DATASET EXCERPTS section start
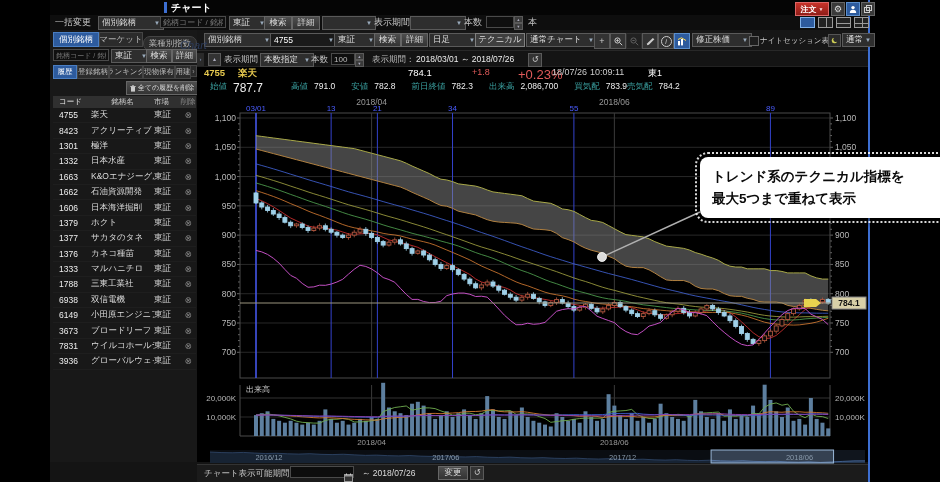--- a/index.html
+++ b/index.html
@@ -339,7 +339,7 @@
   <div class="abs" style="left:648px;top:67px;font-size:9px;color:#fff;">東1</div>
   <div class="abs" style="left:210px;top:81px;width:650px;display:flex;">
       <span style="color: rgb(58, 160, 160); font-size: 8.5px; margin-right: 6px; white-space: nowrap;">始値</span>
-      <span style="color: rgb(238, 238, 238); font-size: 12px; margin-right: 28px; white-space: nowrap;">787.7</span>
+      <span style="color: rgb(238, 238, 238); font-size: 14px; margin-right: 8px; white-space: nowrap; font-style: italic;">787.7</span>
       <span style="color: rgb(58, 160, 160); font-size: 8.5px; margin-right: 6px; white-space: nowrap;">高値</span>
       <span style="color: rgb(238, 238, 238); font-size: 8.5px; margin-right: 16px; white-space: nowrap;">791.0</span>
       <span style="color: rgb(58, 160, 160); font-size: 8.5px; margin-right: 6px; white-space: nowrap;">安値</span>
DATASET EXCERPTS section end
JOB: When pictures appear among the entries, skip them and copy all remaining text precisely.

WRITTEN SOLUTION:
--- a/index.html
+++ b/index.html
@@ -339,7 +339,7 @@
   <div class="abs" style="left:648px;top:67px;font-size:9px;color:#fff;">東1</div>
   <div class="abs" style="left:210px;top:81px;width:650px;display:flex;">
       <span style="color: rgb(58, 160, 160); font-size: 8.5px; margin-right: 6px; white-space: nowrap;">始値</span>
-      <span style="color: rgb(238, 238, 238); font-size: 12px; margin-right: 28px; white-space: nowrap;">787.7</span>
+      <span style="color: rgb(238, 238, 238); font-size: 14px; margin-right: 8px; white-space: nowrap; font-style: italic;">787.7</span>
       <span style="color: rgb(58, 160, 160); font-size: 8.5px; margin-right: 6px; white-space: nowrap;">高値</span>
       <span style="color: rgb(238, 238, 238); font-size: 8.5px; margin-right: 16px; white-space: nowrap;">791.0</span>
       <span style="color: rgb(58, 160, 160); font-size: 8.5px; margin-right: 6px; white-space: nowrap;">安値</span>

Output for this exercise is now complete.